Schwarzer Pu-Erh Tee

Einen besonderen optischen Genuss bietet zusätzlich zum geschmacklichen der schwarze Pu-erh, der im Licht das kräftig dunkelrote Farbenspiel eines Sonnenuntergangs offenbaren kann. Der Ursprung des schwarzen Pu-erh liegt in den 70er Jahren, in denen er kurzfristig zum meistverbrauchten Tee in China aufstieg. Bis heute wird er in zahlreichen Restaurants und Teehäusern angeboten und ist in chinesischen Privathäusern weit verbreitet.

Er wird aus den gleichen Blättern wie der grüne Pu-erh und in weitgehend ähnlichen Verfahrensschritten hergestellt, unterscheidet sich von diesem jedoch durch ein speziellen Gärungsprozess, der mit dem Kompostieren vergleichbar ist. Unter streng kontrollierten Temperaturen und bei hoher Feuchtigkeit wird die Struktur der Teeblätter in diesem Verfahren bewusst aufgebrochen, um unerwünscht bitteren oder harten Geschmacksentwicklungen entgegenzuwirken. Der Tee wird daher als geschmacklich glatt und ausgereift empfunden, auch wenn er im jungen Alter die Reife eines vergleichbaren grünen Tees tatsächlich noch nicht erlangt hat. Obwohl die Verfahrensweise ursprünglich entwickelt wurde, um die aromatische Reife eines älteren grünen Pu-erh zu imitieren, handelt es sich bei dieser Sorte keinesfalls um eine qualitativ minderwertige Nachahmung oder gar “unechten“ Pu-erh Tee. Das Ansehen des schwarzen Pu-erh hat leider einige Einbußen dadurch erlitten, dass unehrliche Verkäufer ihn häufig als alten grünen Pu-erh angeboten haben, so dass er zu Unrecht in den Ruf einer Imitation geriet.
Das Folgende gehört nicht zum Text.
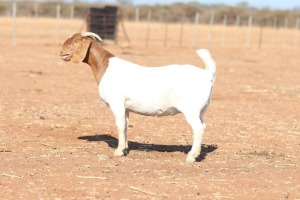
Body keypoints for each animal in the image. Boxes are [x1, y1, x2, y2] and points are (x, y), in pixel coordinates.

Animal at [60, 31, 216, 162]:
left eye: (76, 42)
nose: (62, 53)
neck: (105, 66)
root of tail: (206, 74)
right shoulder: (126, 107)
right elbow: (126, 125)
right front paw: (125, 149)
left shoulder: (117, 103)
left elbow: (119, 125)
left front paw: (118, 151)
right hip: (202, 110)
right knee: (203, 126)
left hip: (191, 109)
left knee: (198, 128)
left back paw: (191, 156)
Die schwarze Variante hat jedoch ihre ganz eigenen geschmacklichen Vorzüge, die sich ebenfalls bei längerer Lagerung noch verfeinern. Die schon anfangs angelegte aromatische Süße und Klarheit prägt sich mit zunehmendem Alter noch weiter aus und kann im späteren Stadium durch einen leichten Moschusbeigeschmack perfekt abgerundet werden.